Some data
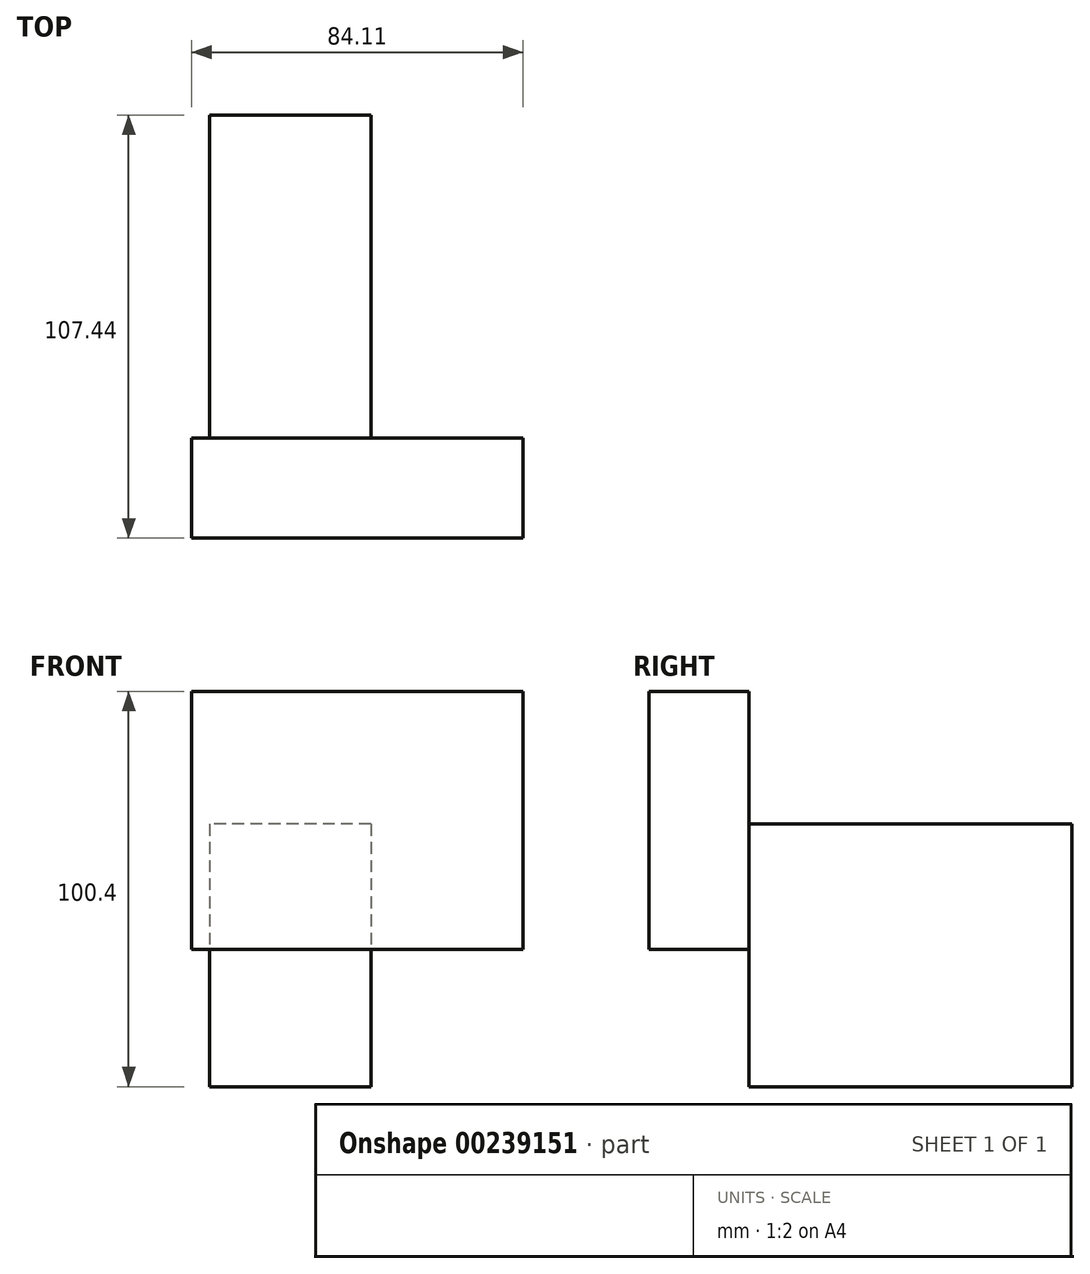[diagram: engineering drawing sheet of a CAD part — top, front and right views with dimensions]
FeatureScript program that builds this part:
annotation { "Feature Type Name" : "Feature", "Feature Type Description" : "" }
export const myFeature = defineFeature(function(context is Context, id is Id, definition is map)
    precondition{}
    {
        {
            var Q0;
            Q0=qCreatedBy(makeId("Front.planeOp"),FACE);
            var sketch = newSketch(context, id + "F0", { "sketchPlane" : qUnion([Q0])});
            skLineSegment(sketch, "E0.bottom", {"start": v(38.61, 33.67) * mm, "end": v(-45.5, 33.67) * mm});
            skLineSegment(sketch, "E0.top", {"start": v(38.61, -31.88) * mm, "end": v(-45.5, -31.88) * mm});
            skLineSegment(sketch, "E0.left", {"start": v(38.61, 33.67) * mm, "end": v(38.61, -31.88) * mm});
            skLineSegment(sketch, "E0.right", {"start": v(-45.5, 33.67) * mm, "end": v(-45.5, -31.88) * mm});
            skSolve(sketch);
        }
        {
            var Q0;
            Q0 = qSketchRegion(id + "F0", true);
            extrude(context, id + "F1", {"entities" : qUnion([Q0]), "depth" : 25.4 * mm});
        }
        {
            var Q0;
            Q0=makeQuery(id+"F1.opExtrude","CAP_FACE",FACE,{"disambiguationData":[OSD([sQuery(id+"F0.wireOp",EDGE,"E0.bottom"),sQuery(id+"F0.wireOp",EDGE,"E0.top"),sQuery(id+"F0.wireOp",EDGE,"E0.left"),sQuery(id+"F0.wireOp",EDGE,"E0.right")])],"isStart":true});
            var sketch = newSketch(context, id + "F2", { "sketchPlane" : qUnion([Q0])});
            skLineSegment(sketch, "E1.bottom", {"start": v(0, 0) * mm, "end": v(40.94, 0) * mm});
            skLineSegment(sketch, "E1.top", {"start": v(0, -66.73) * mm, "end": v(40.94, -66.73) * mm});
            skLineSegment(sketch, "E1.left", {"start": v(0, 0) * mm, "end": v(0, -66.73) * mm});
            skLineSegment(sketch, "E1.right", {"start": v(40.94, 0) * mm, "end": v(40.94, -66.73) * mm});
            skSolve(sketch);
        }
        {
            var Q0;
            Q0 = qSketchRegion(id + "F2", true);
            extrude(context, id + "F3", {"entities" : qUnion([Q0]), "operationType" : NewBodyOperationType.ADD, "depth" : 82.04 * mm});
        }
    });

■ **Challenge**:
Report each line of the data above that contains the string "context", copying every such line in full. Case counts when matching.

■ **In response**:
export const myFeature = defineFeature(function(context is Context, id is Id, definition is map)
            var sketch = newSketch(context, id + "F0", { "sketchPlane" : qUnion([Q0])});
            extrude(context, id + "F1", {"entities" : qUnion([Q0]), "depth" : 25.4 * mm});
            var sketch = newSketch(context, id + "F2", { "sketchPlane" : qUnion([Q0])});
            extrude(context, id + "F3", {"entities" : qUnion([Q0]), "operationType" : NewBodyOperationType.ADD, "depth" : 82.04 * mm});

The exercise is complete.